+++ 入力データ +++

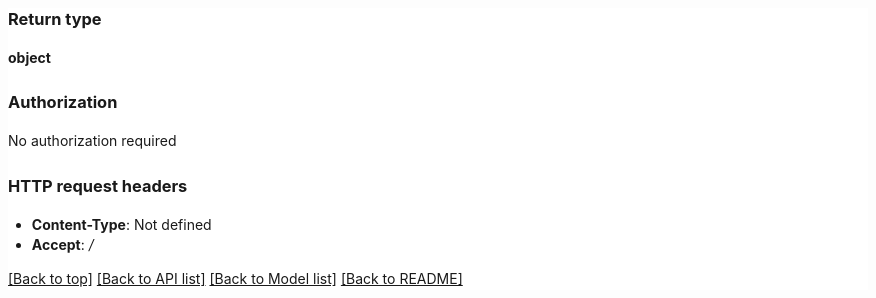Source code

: ### Return type

**object**

### Authorization

No authorization required

### HTTP request headers

 - **Content-Type**: Not defined
 - **Accept**: */*

[[Back to top]](#) [[Back to API list]](../README.md#documentation-for-api-endpoints) [[Back to Model list]](../README.md#documentation-for-models) [[Back to README]](../README.md)

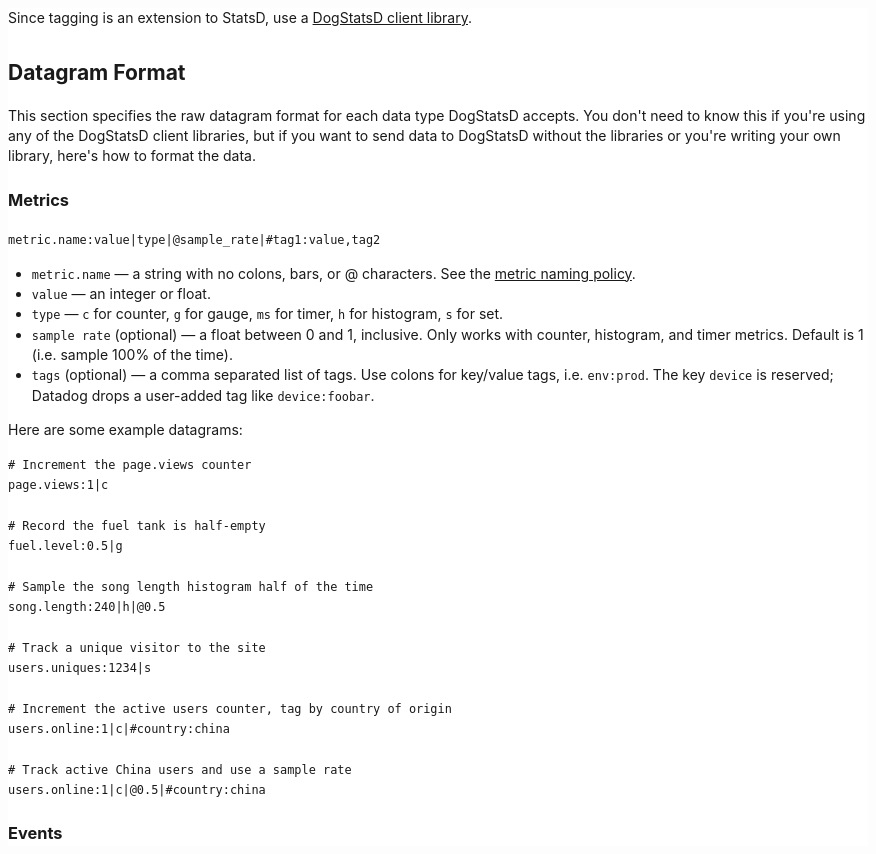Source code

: Since tagging is an extension to StatsD, use a [DogStatsD client library][2].

## Datagram Format

This section specifies the raw datagram format for each data type DogStatsD accepts. You don't need to know this if
you're using any of the DogStatsD client libraries, but if you want to send data to DogStatsD without the libraries
or you're writing your own library, here's how to format the data.

### Metrics

`metric.name:value|type|@sample_rate|#tag1:value,tag2`

- `metric.name` — a string with no colons, bars, or @ characters. See the [metric naming policy][4].
- `value` — an integer or float.
- `type` — `c` for counter, `g` for gauge, `ms` for timer, `h` for histogram, `s` for set.
- `sample rate` (optional) — a float between 0 and 1, inclusive. Only works with counter, histogram, and timer metrics. Default is 1 (i.e. sample 100% of the time).
- `tags` (optional) — a comma separated list of tags. Use colons for key/value tags, i.e. `env:prod`. The key `device` is reserved; Datadog drops a user-added tag like `device:foobar`.

Here are some example datagrams:

    # Increment the page.views counter
    page.views:1|c

    # Record the fuel tank is half-empty
    fuel.level:0.5|g

    # Sample the song length histogram half of the time
    song.length:240|h|@0.5

    # Track a unique visitor to the site
    users.uniques:1234|s

    # Increment the active users counter, tag by country of origin
    users.online:1|c|#country:china

    # Track active China users and use a sample rate
    users.online:1|c|@0.5|#country:china

### Events


[1]: https://github.com/DataDog/dd-agent/pull/2104
[2]: /libraries/
[3]: https://github.com/DataDog/dd-agent/blob/master/datadog.conf.example
[4]: /developers/metrics/#metric-names 
[5]: https://github.com/etsy/statsd
[6]: /getting_started/custom_metrics/
[7]: /agent/faq/agent-commands
[8]: http://datadogpy.readthedocs.io/en/latest/
[9]: https://github.com/joehack3r/powershell-statsd/blob/master/send-statsd.ps1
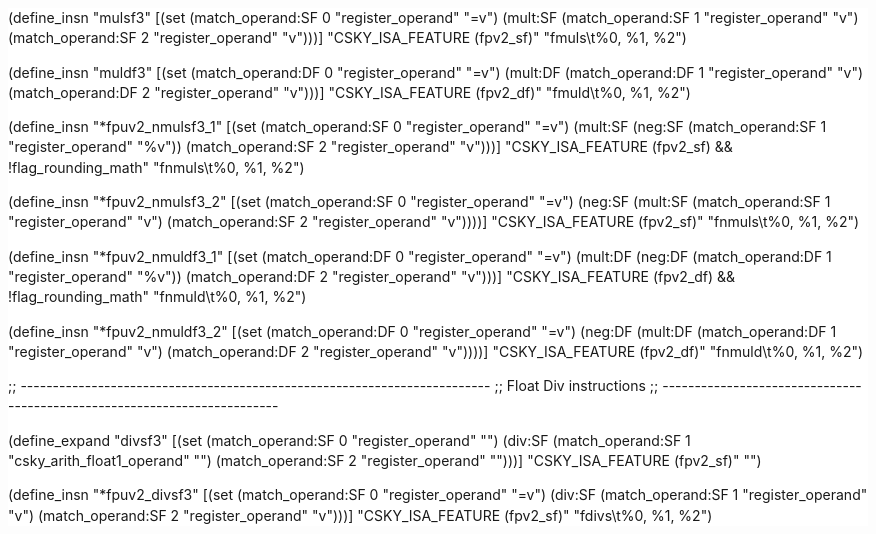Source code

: (define_insn "mulsf3"
  [(set (match_operand:SF	   0 "register_operand" "=v")
	(mult:SF (match_operand:SF 1 "register_operand" "v")
		 (match_operand:SF 2 "register_operand" "v")))]
  "CSKY_ISA_FEATURE (fpv2_sf)"
  "fmuls\t%0, %1, %2")

(define_insn "muldf3"
  [(set (match_operand:DF	   0 "register_operand" "=v")
	(mult:DF (match_operand:DF 1 "register_operand" "v")
		 (match_operand:DF 2 "register_operand" "v")))]
  "CSKY_ISA_FEATURE (fpv2_df)"
  "fmuld\t%0, %1, %2")

(define_insn "*fpuv2_nmulsf3_1"
  [(set (match_operand:SF		   0 "register_operand" "=v")
	(mult:SF (neg:SF (match_operand:SF 1 "register_operand" "%v"))
		 (match_operand:SF	   2 "register_operand" "v")))]
  "CSKY_ISA_FEATURE (fpv2_sf) && !flag_rounding_math"
  "fnmuls\t%0, %1, %2")

(define_insn "*fpuv2_nmulsf3_2"
  [(set (match_operand:SF		   0 "register_operand" "=v")
	(neg:SF (mult:SF (match_operand:SF 1 "register_operand" "v")
			 (match_operand:SF 2 "register_operand" "v"))))]
  "CSKY_ISA_FEATURE (fpv2_sf)"
  "fnmuls\t%0, %1, %2")

(define_insn "*fpuv2_nmuldf3_1"
  [(set (match_operand:DF		   0 "register_operand" "=v")
	(mult:DF (neg:DF (match_operand:DF 1 "register_operand" "%v"))
		 (match_operand:DF	   2 "register_operand" "v")))]
 "CSKY_ISA_FEATURE (fpv2_df) && !flag_rounding_math"
 "fnmuld\t%0, %1, %2")

(define_insn "*fpuv2_nmuldf3_2"
  [(set (match_operand:DF		   0 "register_operand" "=v")
	(neg:DF (mult:DF (match_operand:DF 1 "register_operand" "v")
			 (match_operand:DF 2 "register_operand" "v"))))]
  "CSKY_ISA_FEATURE (fpv2_df)"
  "fnmuld\t%0, %1, %2")


;; -------------------------------------------------------------------------
;; Float Div instructions
;; -------------------------------------------------------------------------

(define_expand "divsf3"
  [(set (match_operand:SF	  0 "register_operand" "")
	(div:SF (match_operand:SF 1 "csky_arith_float1_operand" "")
		(match_operand:SF 2 "register_operand" "")))]
  "CSKY_ISA_FEATURE (fpv2_sf)"
  "")

(define_insn "*fpuv2_divsf3"
  [(set (match_operand:SF	  0 "register_operand" "=v")
	(div:SF (match_operand:SF 1 "register_operand" "v")
		(match_operand:SF 2 "register_operand" "v")))]
  "CSKY_ISA_FEATURE (fpv2_sf)"
  "fdivs\t%0, %1, %2")
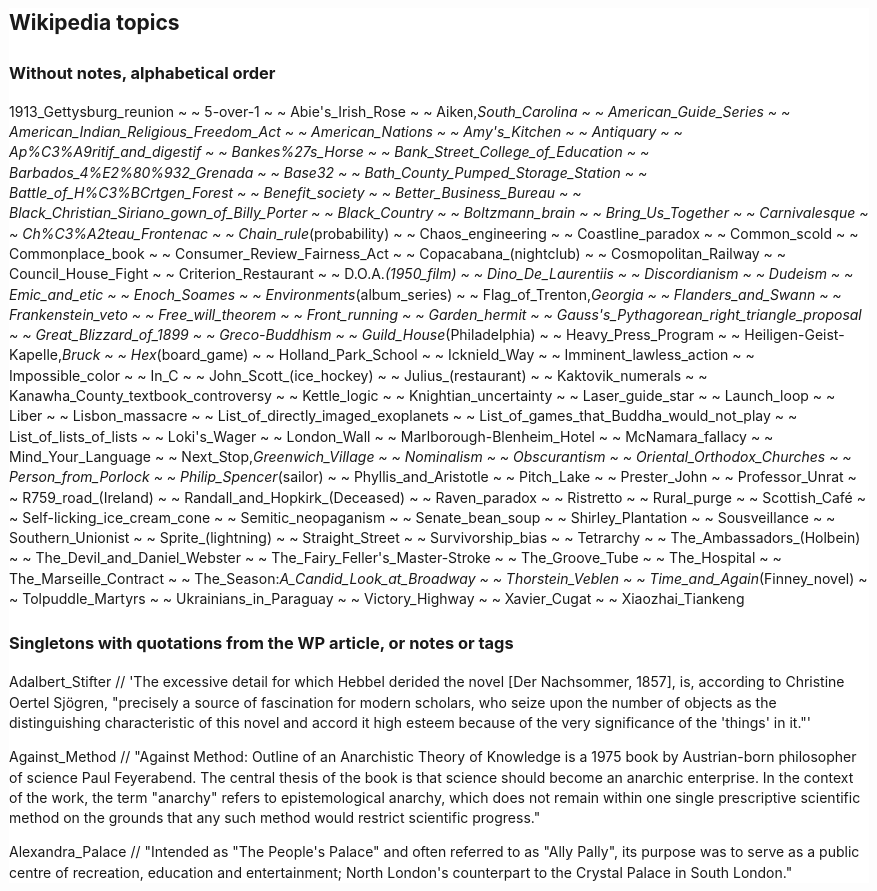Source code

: ## Wikipedia topics

### Without notes, alphabetical order

1913_Gettysburg_reunion ~ ~ 5-over-1 ~ ~ Abie's_Irish_Rose ~ ~ Aiken,_South_Carolina ~ ~ American_Guide_Series ~ ~ American_Indian_Religious_Freedom_Act ~ ~ American_Nations ~ ~ Amy's_Kitchen ~ ~ Antiquary ~ ~ Ap%C3%A9ritif_and_digestif ~ ~ Bankes%27s_Horse ~ ~ Bank_Street_College_of_Education ~ ~ Barbados_4%E2%80%932_Grenada ~ ~ Base32 ~ ~ Bath_County_Pumped_Storage_Station ~ ~ Battle_of_H%C3%BCrtgen_Forest ~ ~ Benefit_society ~ ~ Better_Business_Bureau ~ ~ Black_Christian_Siriano_gown_of_Billy_Porter ~ ~ Black_Country ~ ~ Boltzmann_brain ~ ~ Bring_Us_Together ~ ~ Carnivalesque ~ ~ Ch%C3%A2teau_Frontenac ~ ~ Chain_rule_(probability) ~ ~ Chaos_engineering ~ ~ Coastline_paradox ~ ~ Common_scold ~ ~ Commonplace_book ~ ~ Consumer_Review_Fairness_Act ~ ~ Copacabana_(nightclub) ~ ~ Cosmopolitan_Railway ~ ~ Council_House_Fight ~ ~ Criterion_Restaurant ~ ~ D.O.A._(1950_film) ~ ~ Dino_De_Laurentiis ~ ~ Discordianism ~ ~ Dudeism ~ ~ Emic_and_etic ~ ~ Enoch_Soames ~ ~ Environments_(album_series) ~ ~ Flag_of_Trenton,_Georgia ~ ~ Flanders_and_Swann ~ ~ Frankenstein_veto ~ ~ Free_will_theorem ~ ~ Front_running ~ ~ Garden_hermit ~ ~ Gauss's_Pythagorean_right_triangle_proposal ~ ~ Great_Blizzard_of_1899 ~ ~ Greco-Buddhism ~ ~ Guild_House_(Philadelphia) ~ ~ Heavy_Press_Program ~ ~ Heiligen-Geist-Kapelle,_Bruck ~ ~ Hex_(board_game) ~ ~ Holland_Park_School ~ ~ Icknield_Way ~ ~ Imminent_lawless_action ~ ~ Impossible_color ~ ~ In_C ~ ~ John_Scott_(ice_hockey) ~ ~ Julius_(restaurant) ~ ~ Kaktovik_numerals ~ ~ Kanawha_County_textbook_controversy ~ ~ Kettle_logic ~ ~ Knightian_uncertainty ~ ~ Laser_guide_star ~ ~ Launch_loop ~ ~ Liber ~ ~ Lisbon_massacre ~ ~ List_of_directly_imaged_exoplanets ~ ~ List_of_games_that_Buddha_would_not_play ~ ~ List_of_lists_of_lists ~ ~ Loki's_Wager ~ ~ London_Wall ~ ~ Marlborough-Blenheim_Hotel ~ ~ McNamara_fallacy ~ ~ Mind_Your_Language ~ ~ Next_Stop,_Greenwich_Village ~ ~ Nominalism ~ ~ Obscurantism ~ ~ Oriental_Orthodox_Churches ~ ~ Person_from_Porlock ~ ~ Philip_Spencer_(sailor) ~ ~ Phyllis_and_Aristotle ~ ~ Pitch_Lake ~ ~ Prester_John ~ ~ Professor_Unrat ~ ~ R759_road_(Ireland) ~ ~ Randall_and_Hopkirk_(Deceased) ~ ~ Raven_paradox ~ ~ Ristretto ~ ~ Rural_purge ~ ~ Scottish_Café ~ ~ Self-licking_ice_cream_cone ~ ~ Semitic_neopaganism ~ ~ Senate_bean_soup ~ ~ Shirley_Plantation ~ ~ Sousveillance ~ ~ Southern_Unionist ~ ~ Sprite_(lightning) ~ ~ Straight_Street ~ ~ Survivorship_bias ~ ~ Tetrarchy ~ ~ The_Ambassadors_(Holbein) ~ ~ The_Devil_and_Daniel_Webster ~ ~ The_Fairy_Feller's_Master-Stroke ~ ~ The_Groove_Tube ~ ~ The_Hospital ~ ~ The_Marseille_Contract ~ ~ The_Season:_A_Candid_Look_at_Broadway ~ ~ Thorstein_Veblen ~ ~ Time_and_Again_(Finney_novel) ~ ~ Tolpuddle_Martyrs ~ ~ Ukrainians_in_Paraguay ~ ~ Victory_Highway ~ ~ Xavier_Cugat ~ ~ Xiaozhai_Tiankeng

### Singletons with quotations from the WP article, or notes or tags

Adalbert_Stifter // 'The excessive detail for which Hebbel derided the novel [Der Nachsommer, 1857], is, according to Christine Oertel Sjögren, "precisely a source of fascination for modern scholars, who seize upon the number of objects as the distinguishing characteristic of this novel and accord it high esteem because of the very significance of the 'things' in it."'

Against_Method // "Against Method: Outline of an Anarchistic Theory of Knowledge is a 1975 book by Austrian-born philosopher of science Paul Feyerabend. The central thesis of the book is that science should become an anarchic enterprise. In the context of the work, the term "anarchy" refers to epistemological anarchy, which does not remain within one single prescriptive scientific method on the grounds that any such method would restrict scientific progress."

Alexandra_Palace // "Intended as "The People's Palace" and often referred to as "Ally Pally", its purpose was to serve as a public centre of recreation, education and entertainment; North London's counterpart to the Crystal Palace in South London."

+++

課題の目的: 上の行を絞り込み、文字列「online」を含む行をすべて書き出してください。

実行結果:
    users.online:1|c|#country:china
    users.online:1|c|@0.5|#country:china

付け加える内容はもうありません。